Am 4. Februar 1936 erschoss der Medizinstudent David Frankfurter Gustloff, den daraufhin die nationalsozialistische Propaganda zum sogenannten „Blutzeugen der Bewegung“ ernannte. Das neueste „Kraft durch Freude“-Schiff, das eigentlich „Adolf Hitler“ heißen sollte und seit 4. August 1936 in Bau war, wurde von Hitler persönlich in „Wilhelm Gustloff“ umbenannt. Gustloff selbst wurde in Schwerin feierlich aufgebahrt und am 12. Februar 1936 mit einem Trauerzug und Staatsakt geehrt, dazu reiste sogar Adolf Hitler höchstselbst für eine runde Stunde an, nebst Himmler, Heß und Goebbels.

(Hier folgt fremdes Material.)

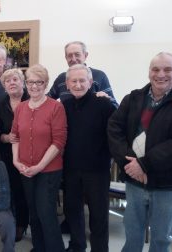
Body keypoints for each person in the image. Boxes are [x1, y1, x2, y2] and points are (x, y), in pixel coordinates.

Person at [107, 52, 172, 252]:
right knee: (132, 235)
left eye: (168, 69)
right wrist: (130, 165)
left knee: (160, 239)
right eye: (155, 69)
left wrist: (144, 164)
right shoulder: (133, 98)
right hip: (134, 183)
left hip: (167, 185)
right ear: (149, 72)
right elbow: (114, 130)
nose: (161, 74)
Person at [12, 64, 67, 252]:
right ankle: (39, 248)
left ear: (46, 84)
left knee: (46, 213)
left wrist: (39, 166)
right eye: (30, 82)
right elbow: (15, 136)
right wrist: (15, 161)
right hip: (25, 169)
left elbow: (59, 142)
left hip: (49, 171)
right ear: (26, 84)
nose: (34, 86)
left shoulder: (55, 107)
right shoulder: (20, 108)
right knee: (33, 213)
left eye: (39, 82)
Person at [62, 64, 116, 252]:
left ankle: (100, 249)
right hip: (71, 169)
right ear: (67, 84)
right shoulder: (64, 105)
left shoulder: (104, 104)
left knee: (99, 214)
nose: (78, 85)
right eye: (74, 81)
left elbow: (115, 135)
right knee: (73, 210)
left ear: (91, 82)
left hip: (97, 170)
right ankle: (77, 246)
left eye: (82, 80)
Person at [0, 68, 30, 242]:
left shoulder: (33, 99)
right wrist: (6, 137)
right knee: (16, 191)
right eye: (7, 81)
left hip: (33, 155)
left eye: (15, 79)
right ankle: (20, 224)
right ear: (4, 86)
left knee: (31, 191)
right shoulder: (1, 106)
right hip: (10, 156)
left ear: (22, 81)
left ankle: (34, 223)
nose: (12, 83)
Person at [48, 41, 117, 107]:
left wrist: (106, 100)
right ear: (66, 58)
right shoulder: (61, 78)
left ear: (85, 55)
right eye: (70, 56)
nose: (74, 59)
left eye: (77, 55)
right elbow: (47, 100)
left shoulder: (99, 76)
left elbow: (115, 107)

Die „Gustloff“ vor dem Krieg

Ihre erste Reise machte die „Gustloff“ im April 1938 nach London, bis zum Kriegsausbruch folgten 15 weitere Kreuzfahrten für die Urlaubsorganisation „Kraft durch Freude“ der damaligen Nazi-Einheitsgewerkschaft „Deutsche Arbeitsfront“. Ab 1939 gehörte das Schiff zur Kriegsmarine und diente seit Ende 1940 in Gdingen als Wohnschiff der U-Boot-Lehrdivision.

Der U-Boot-KommandantKorvettenkapitän Alexander Marinesko (1913 bis 1963) kommandierte das sowjetische U-Boot „S13“ und ließ am 30. Januar um 21.08 Uhr aus 700 Metern Entfernung vier Torpedos auf die „Gustloff“ abfeuern, drei trafen. 1990 wurde Marinesko der Orden „Held der Sowjetunion“ verliehen.

Das Wrack

Die „Wilhelm Gustloff“ sank auf der Position 55 Grad, 7 Minuten Nord, 17 Grad, 42 Minuten Ost und ist offizielles Seekriegsgrab.

Der Film

Mehr als zehn Millionen Euro hat es gekostet, die Tragödie ins Fernsehen zu bringen. Die Hauptrollen spielen Kai Wiesinger, Valerie Niehaus, Heiner Lauterbach, Dana Vavrova, Detlev Buck, Karl Markovics, Ulrike Kriener, Michael Menl und Alexander Held. Gedreht wurde in Stralsund, Peenemünde, Hamburg, Leipzig, Malta, Köln und Berlin mit drei Teams, insgesamt wurden 97 Drehtage absolviert, 37 000 Meter Film verbraucht. Teile des Schiffes wurden originalgroß nachgebaut, die Gesamtansicht der „Gustloff“ entstand aber im Computer.